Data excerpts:
[Start of section]

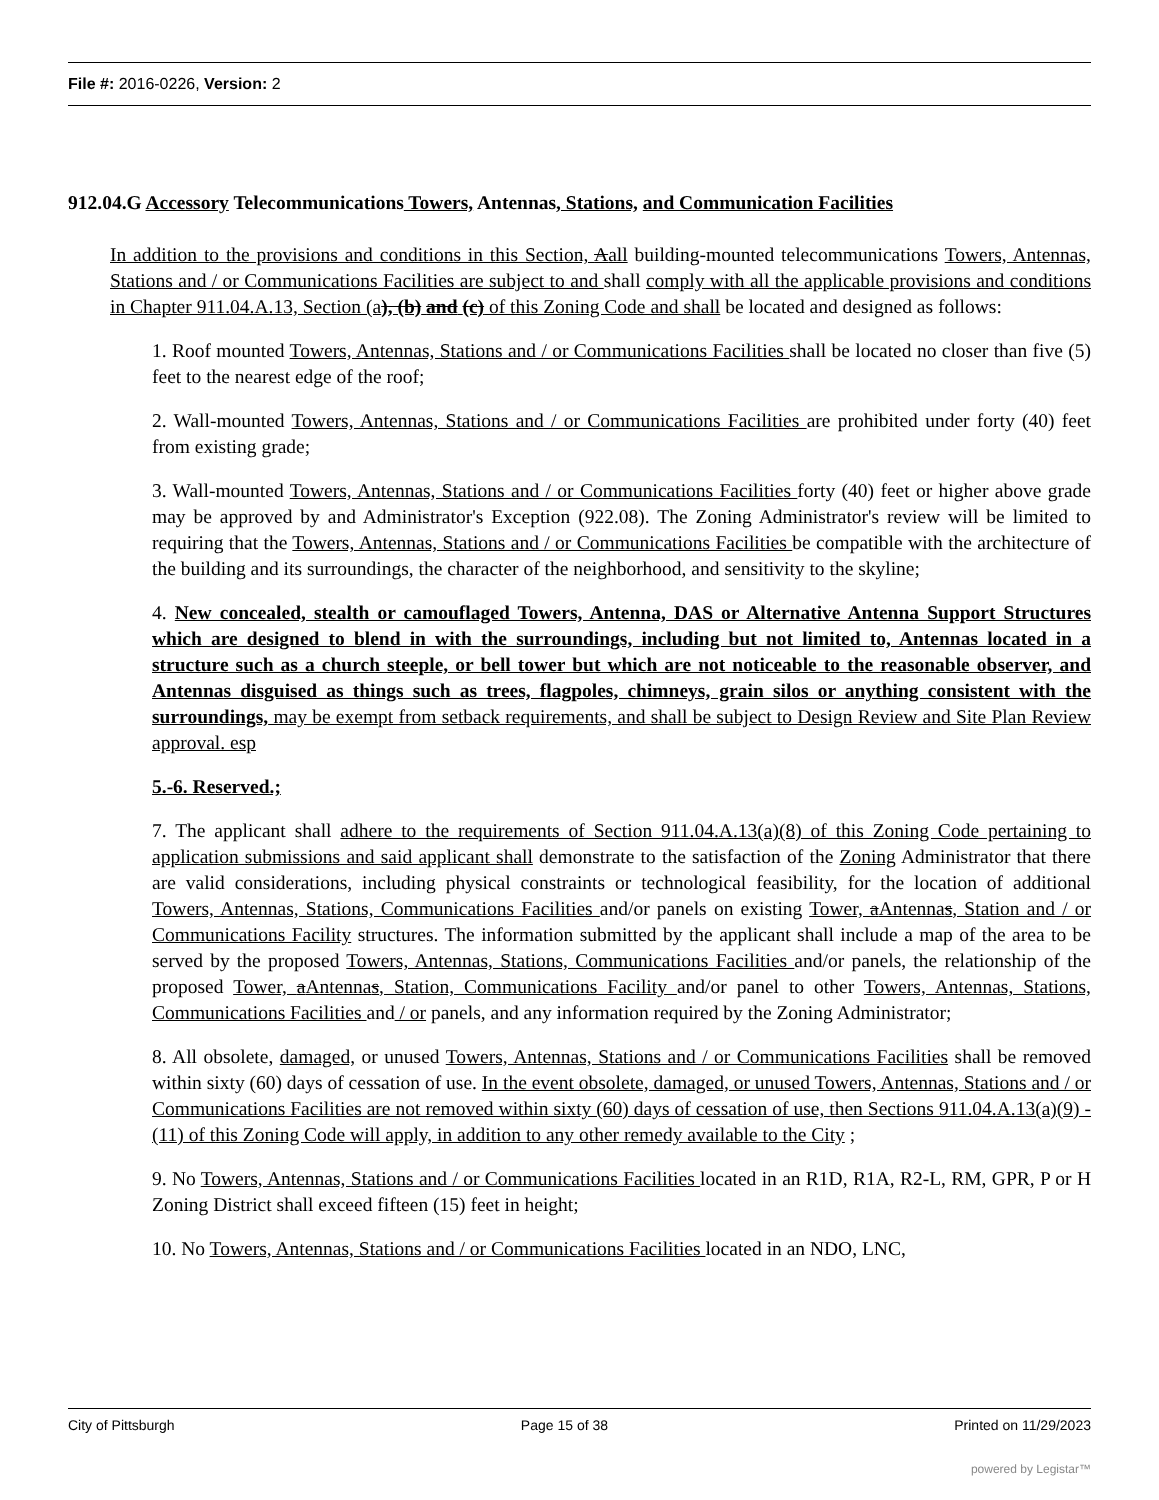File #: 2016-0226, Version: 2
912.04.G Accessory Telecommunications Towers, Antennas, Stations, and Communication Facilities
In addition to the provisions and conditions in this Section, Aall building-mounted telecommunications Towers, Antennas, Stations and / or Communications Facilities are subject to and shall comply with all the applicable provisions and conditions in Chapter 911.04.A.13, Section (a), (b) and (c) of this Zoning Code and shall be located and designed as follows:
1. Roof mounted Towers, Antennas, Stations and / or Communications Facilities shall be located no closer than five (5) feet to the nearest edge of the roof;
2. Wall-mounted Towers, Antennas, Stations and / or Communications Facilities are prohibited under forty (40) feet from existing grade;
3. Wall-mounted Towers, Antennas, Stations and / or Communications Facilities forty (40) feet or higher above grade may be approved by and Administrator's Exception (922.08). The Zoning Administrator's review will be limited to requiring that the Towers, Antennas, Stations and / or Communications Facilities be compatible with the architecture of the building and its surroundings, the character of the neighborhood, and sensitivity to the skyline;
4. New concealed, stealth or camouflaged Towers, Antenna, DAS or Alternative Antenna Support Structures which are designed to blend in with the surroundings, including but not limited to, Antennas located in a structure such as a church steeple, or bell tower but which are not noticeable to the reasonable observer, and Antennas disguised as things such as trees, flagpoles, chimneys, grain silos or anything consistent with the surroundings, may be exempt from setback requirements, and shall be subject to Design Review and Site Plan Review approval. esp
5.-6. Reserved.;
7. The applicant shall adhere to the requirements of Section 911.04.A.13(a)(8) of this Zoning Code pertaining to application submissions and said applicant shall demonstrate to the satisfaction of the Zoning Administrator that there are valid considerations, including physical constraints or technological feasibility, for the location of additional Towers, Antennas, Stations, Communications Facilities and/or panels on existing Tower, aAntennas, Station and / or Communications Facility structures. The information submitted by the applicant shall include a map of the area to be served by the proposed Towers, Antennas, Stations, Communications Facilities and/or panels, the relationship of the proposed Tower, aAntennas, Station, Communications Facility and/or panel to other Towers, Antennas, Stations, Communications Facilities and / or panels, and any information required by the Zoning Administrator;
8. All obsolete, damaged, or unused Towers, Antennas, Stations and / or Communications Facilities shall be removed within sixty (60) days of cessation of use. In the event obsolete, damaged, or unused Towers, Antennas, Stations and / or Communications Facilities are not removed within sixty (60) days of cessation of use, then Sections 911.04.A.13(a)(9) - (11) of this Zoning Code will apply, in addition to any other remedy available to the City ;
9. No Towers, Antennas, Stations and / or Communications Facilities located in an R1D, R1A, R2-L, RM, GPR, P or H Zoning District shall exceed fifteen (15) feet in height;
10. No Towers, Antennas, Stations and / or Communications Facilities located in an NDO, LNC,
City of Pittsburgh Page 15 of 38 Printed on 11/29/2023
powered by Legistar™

[End of section]

YOUR TASK: Reproduce the records exactly, starting with their first line and ending with the line that contains "3. Wall-mounted Towers, Antennas, Stations", though pictures should be dropped.

RESULT FOR THIS EXERCISE:
File #: 2016-0226, Version: 2
912.04.G Accessory Telecommunications Towers, Antennas, Stations, and Communication Facilities
In addition to the provisions and conditions in this Section, Aall building-mounted telecommunications Towers, Antennas, Stations and / or Communications Facilities are subject to and shall comply with all the applicable provisions and conditions in Chapter 911.04.A.13, Section (a), (b) and (c) of this Zoning Code and shall be located and designed as follows:
1. Roof mounted Towers, Antennas, Stations and / or Communications Facilities shall be located no closer than five (5) feet to the nearest edge of the roof;
2. Wall-mounted Towers, Antennas, Stations and / or Communications Facilities are prohibited under forty (40) feet from existing grade;
3. Wall-mounted Towers, Antennas, Stations and / or Communications Facilities forty (40) feet or higher above grade may be approved by and Administrator's Exception (922.08). The Zoning Administrator's review will be limited to requiring that the Towers, Antennas, Stations and / or Communications Facilities be compatible with the architecture of the building and its surroundings, the character of the neighborhood, and sensitivity to the skyline;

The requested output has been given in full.